Le premier chapitre de cette loi encadre l’arrêt de la recherche et de l’exploitation des hydrocarbures.
Le nouvel article L. 111-12 du code minier, tel que modifié par la loi de 2017, prévoit une échéance pour la durée des concessions au 1er janvier 2040, sauf lorsque le titulaire du permis exclusif de recherche démontre à l’autorité administrative que la limitation de la durée de la concession induite par cette échéance ne permet pas de couvrir ses coûts de recherche et d’exploitation, en vue d’atteindre l’ équilibre économique, par l’exploitation du gisement découvert à l’intérieur du périmètre de ce permis pendant la validité de celui-ci.
Rappelons qu’aux termes de l’article L. 132-6 du code minier, « pendant la validité d’un permis exclusif de recherches, son titulaire peut seul obtenir une concession portant, à l’intérieur du périmètre de ce permis, sur des substances mentionnées par celui-ci. Le titulaire d’un permis exclusif de recherches a droit, s’il en fait la demande avant l’expiration de ce permis, à l’octroi de concessions sur les gisements exploitables découverts à l’intérieur du périmètre de ce permis pendant la validité de celui-ci ».
C’est dans ce contexte que le contentieux entre la société I. et l’administration est né. La société I. a obtenu en 1999 un permis exclusif de recherche d’hydrocarbures liquides ou gazeux dans une zone à cheval entre la Marne et l’Aube. Ce permis de recherche a été modifié et prolongé à plusieurs reprises.

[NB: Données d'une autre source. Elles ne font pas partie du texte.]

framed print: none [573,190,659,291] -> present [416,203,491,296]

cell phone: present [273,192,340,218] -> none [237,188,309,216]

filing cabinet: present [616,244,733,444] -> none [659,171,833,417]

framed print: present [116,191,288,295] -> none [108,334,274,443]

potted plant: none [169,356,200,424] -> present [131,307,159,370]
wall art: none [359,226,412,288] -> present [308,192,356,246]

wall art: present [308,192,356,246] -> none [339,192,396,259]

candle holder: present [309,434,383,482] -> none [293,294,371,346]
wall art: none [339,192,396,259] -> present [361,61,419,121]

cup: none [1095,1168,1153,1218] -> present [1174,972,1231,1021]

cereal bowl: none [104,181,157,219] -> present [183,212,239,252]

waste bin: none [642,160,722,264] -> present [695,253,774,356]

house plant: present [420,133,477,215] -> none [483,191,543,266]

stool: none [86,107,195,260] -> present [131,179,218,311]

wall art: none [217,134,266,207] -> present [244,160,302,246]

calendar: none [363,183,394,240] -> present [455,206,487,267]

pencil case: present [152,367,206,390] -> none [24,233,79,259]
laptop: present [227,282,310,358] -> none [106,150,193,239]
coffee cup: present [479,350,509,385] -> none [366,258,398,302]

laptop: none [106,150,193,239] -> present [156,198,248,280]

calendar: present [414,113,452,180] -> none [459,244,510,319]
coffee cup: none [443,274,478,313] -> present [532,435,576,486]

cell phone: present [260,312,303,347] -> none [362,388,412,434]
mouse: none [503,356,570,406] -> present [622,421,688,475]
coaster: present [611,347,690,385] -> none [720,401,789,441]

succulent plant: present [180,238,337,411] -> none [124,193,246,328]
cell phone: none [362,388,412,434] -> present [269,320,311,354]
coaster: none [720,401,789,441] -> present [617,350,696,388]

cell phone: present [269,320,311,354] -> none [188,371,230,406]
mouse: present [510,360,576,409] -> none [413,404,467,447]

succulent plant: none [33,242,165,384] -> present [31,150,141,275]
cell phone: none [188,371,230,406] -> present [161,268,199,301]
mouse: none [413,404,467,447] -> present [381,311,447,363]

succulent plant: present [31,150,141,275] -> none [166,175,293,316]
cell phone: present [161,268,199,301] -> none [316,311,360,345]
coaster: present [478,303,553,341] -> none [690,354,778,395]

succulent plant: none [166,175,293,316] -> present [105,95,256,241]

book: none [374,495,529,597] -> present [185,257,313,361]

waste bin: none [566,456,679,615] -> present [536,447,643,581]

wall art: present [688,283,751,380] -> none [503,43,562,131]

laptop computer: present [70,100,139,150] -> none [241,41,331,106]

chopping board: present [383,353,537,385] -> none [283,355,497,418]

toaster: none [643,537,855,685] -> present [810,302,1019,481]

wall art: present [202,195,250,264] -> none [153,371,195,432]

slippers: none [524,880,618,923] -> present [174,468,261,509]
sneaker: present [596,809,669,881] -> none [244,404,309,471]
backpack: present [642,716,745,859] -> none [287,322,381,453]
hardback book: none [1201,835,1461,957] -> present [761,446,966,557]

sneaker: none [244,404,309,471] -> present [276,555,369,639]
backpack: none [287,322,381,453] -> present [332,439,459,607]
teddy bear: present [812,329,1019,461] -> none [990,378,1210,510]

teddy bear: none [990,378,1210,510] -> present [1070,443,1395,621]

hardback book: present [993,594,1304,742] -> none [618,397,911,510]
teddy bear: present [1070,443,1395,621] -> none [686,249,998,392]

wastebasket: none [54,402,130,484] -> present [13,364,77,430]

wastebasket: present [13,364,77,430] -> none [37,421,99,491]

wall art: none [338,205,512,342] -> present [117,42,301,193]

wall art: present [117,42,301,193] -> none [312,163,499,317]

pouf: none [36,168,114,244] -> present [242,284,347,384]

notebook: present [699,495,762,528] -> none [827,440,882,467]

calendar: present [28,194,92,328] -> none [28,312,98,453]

La société indique que ces recherches, pour un montant d’investissement de plus de 10,5 MEUR, ont permis d’identifier le gisement d’A. La société a alors sollicité en 2014 l’octroi d’une concession de 25 ans pour exploiter ce gisement. Une décision implicite de rejet est née, conformément aux textes, 3 ans plus tard.
Un contentieux s’est engagé, qui a conduit à l’octroi d’une concession par décret du 2 février 2018, prévoyant une durée de 22 ans, soit jusqu’au 1er janvier 2040, en application du nouvel article L. 111-12 du code minier.
La société a demandé l’annulation pour excès de pouvoir du décret du 2 février 2018, en tant que le terme de cette concession est fixé au 1er janvier 2040.
II. Décision
Par sa décision du 18 décembre 2019, le Conseil d’Etat n’a pas fait droit aux demandes de la société. Tout en admettant l’atteinte à une « espérance légitime » des titulaires d’un permis minier ne pouvant plus prétendre à une concession au-delà du 1er janvier 2040 (1), le Conseil d’Etat a justifié cette atteinte par l’objectif d’intérêt général de limitation du réchauffement climatique et contribuer à respecter les engagements internationaux souscrits par la France au titre de l’Accord de Paris sur le climat (2).
1. Sur la violation des exigences de l’article 1er du protocole additionnel à la convention européenne de sauvegarde des droits et des libertés fondamentales
Par sa décision du 18 décembre 2019, le Conseil d’Etat juge que les dispositions de l’article L. 132-6 du code minier sont de nature à faire naître chez le titulaire d’un permis exclusif de recherche « l’espérance légitime d’obtenir une concession lui permettant d’exploiter le gisement découvert, sur une durée suffisante pour lui permettre d’assurer la rentabilité des investissements consentis ».
Partant, le Conseil d’Etat retient qu' »en prévoyant, dans leur version issue de la loi du 30 décembre 2017, qui organise l’arrêt progressif de la recherche et de l’exploitation des hydrocarbures en France, que les concessions auxquelles peuvent prétendre les titulaires de permis exclusifs de recherche ne peuvent pas se poursuivre au-delà du 1er janvier 2040, les dispositions de l’article L. 111-12 du code minier portent atteinte à cette espérance légitime ».
En effet, conformément aux conclusions du rapporteur public M. Hoynck, l’administration a appliqué les textes jusqu’au nouveau régime de 2017 comme permettant d’adapter la durée totale d’une concession à la durée correspondant à l’exploitation complète du gisement. Le rapporteur public a alors soutenu que « le texte de 2017 a modifié cette situation, en retenant comme paramètre de la durée, soit la date butoir du 1er janvier 2040, soit une date ultérieure si elle est nécessaire pour couvrir les coûts de recherche et d’exploitation, en vue d’atteindre l’équilibre économique ».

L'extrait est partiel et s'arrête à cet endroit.